A menos de una hora de Madrid, el tiempo parece haberse detenido entre murallas. Buitrago del Lozoya no es solo un pueblo; es un escenario medieval que se alza orgulloso sobre un meandro del río Lozoya, creando una estampa que parece sacada de un libro de leyendas. Si buscas desconectar del asfalto y sumergirte en siglos de historia castellana, este es tu destino.
Su casco histórico, declarado Conjunto Histórico-Artístico y Bien de Interés Cultural, ofrece una experiencia inmersiva entre piedra, torres y leyendas de caballeros. Aquí tienes los puntos imprescindibles para exprimir tu visita a este rincón privilegiado de la Sierra Norte madrileña.
1. La Muralla Árabe: Un paseo por el siglo XI
Es la joya de la corona y la mejor conservada de toda la Comunidad de Madrid. La muralla de Buitrago abraza el casco antiguo, ofreciendo un recorrido fascinante. Puedes caminar por el adarve y sentirte como un vigía medieval controlando los accesos al valle. La combinación de la piedra con el entorno natural del río Lozoya a sus pies crea un contraste visual que te robará más de una foto.
Tip de viajera: Los fines de semana se suelen organizar visitas guiadas para recorrer el adarve. Es la mejor forma de entender la importancia estratégica que tuvo esta fortificación durante la Reconquista.

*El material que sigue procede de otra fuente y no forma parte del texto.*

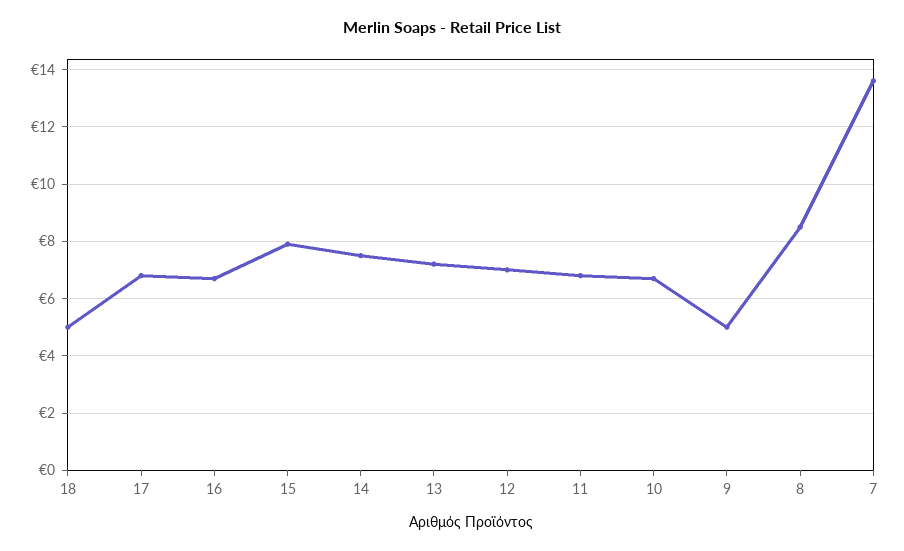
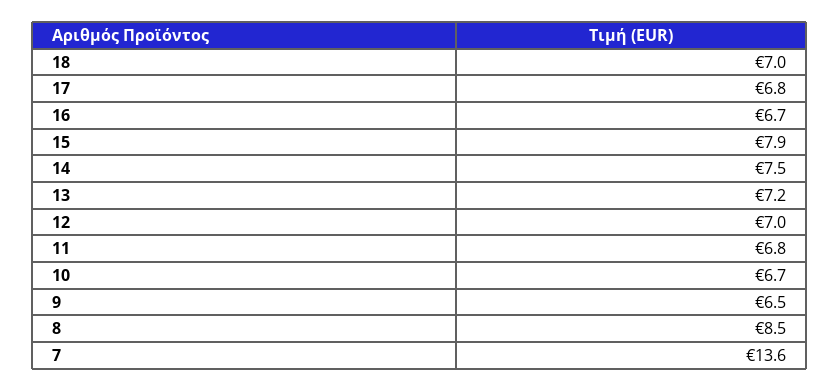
18: 5 -> 7
9: 5 -> 6.5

2. El Castillo de los Mendoza
Situado en uno de los extremos del recinto amurallado, el Castillo de Buitrago (o Castillo de los Mendoza) destaca por su estilo mudéjar. Aunque ha sufrido el paso de los siglos, su estructura de siete torres sigue imponiendo respeto. Es el corazón defensivo del pueblo y un recordatorio constante del poder que ostentó la familia Mendoza en estas tierras.
3. Museo Picasso – Colección Eugenio Arias
¿Qué hace un museo de Picasso en plena Sierra Norte? La respuesta es tan fascinante como la colección misma. Eugenio Arias, el barbero y amigo íntimo de Pablo Picasso, decidió donar a su pueblo natal la colección de obras que el artista le regaló a lo largo de 26 años. Es una visita íntima y diferente: cerámica, dibujos y carteles que muestran una faceta mucho más personal y cercana del genio malagueño.
4. Iglesia de Santa María del Castillo
Restaurada tras sufrir graves daños, esta iglesia del siglo XIV es un ejemplo perfecto de cómo el gótico convive con elementos mudéjares. Su torre campanario es uno de los elementos más reconocibles del perfil de Buitrago. Entrar en su interior es disfrutar de una acústica y una paz que invitan a la reflexión tras el paseo por las murallas.
5. El entorno del río Lozoya
Buitrago no se entiende sin el agua que lo rodea. Te recomiendo bajar hasta la orilla del río Lozoya. Si el clima acompaña, existen zonas habilitadas para el piragüismo o simplemente para caminar por la ribera. Ver las murallas reflejadas en el agua desde la parte baja es, sin duda, la mejor perspectiva del pueblo.
6. Puente del Arrabal y el entorno natural
El antiguo Puente del Arrabal, de origen medieval, es la puerta de entrada natural si llegas caminando desde las zonas bajas. Es un punto fotográfico clave. Además, el entorno de Buitrago es perfecto para senderistas: existen varias rutas que recorren los alrededores del embalse de Puentes Viejas, ofreciendo vistas espectaculares de la Sierra Norte.
7. Gastronomía: Sabor serrano
Después de una mañana de caminata, toca reponer fuerzas. La cocina de la Sierra Norte es contundente y honesta. Busca algún mesón en el casco antiguo y pide un asado, carnes de la Sierra de Guadarrama o unas migas castellanas. Es la forma perfecta de terminar una jornada de inmersión en la Edad Media.
Buitrago del Lozoya es ese destino que te devuelve la calma y te conecta con un pasado que aquí, afortunadamente, se conserva casi intacto. ¿Ya estás preparando tu próxima escapada a la sierra?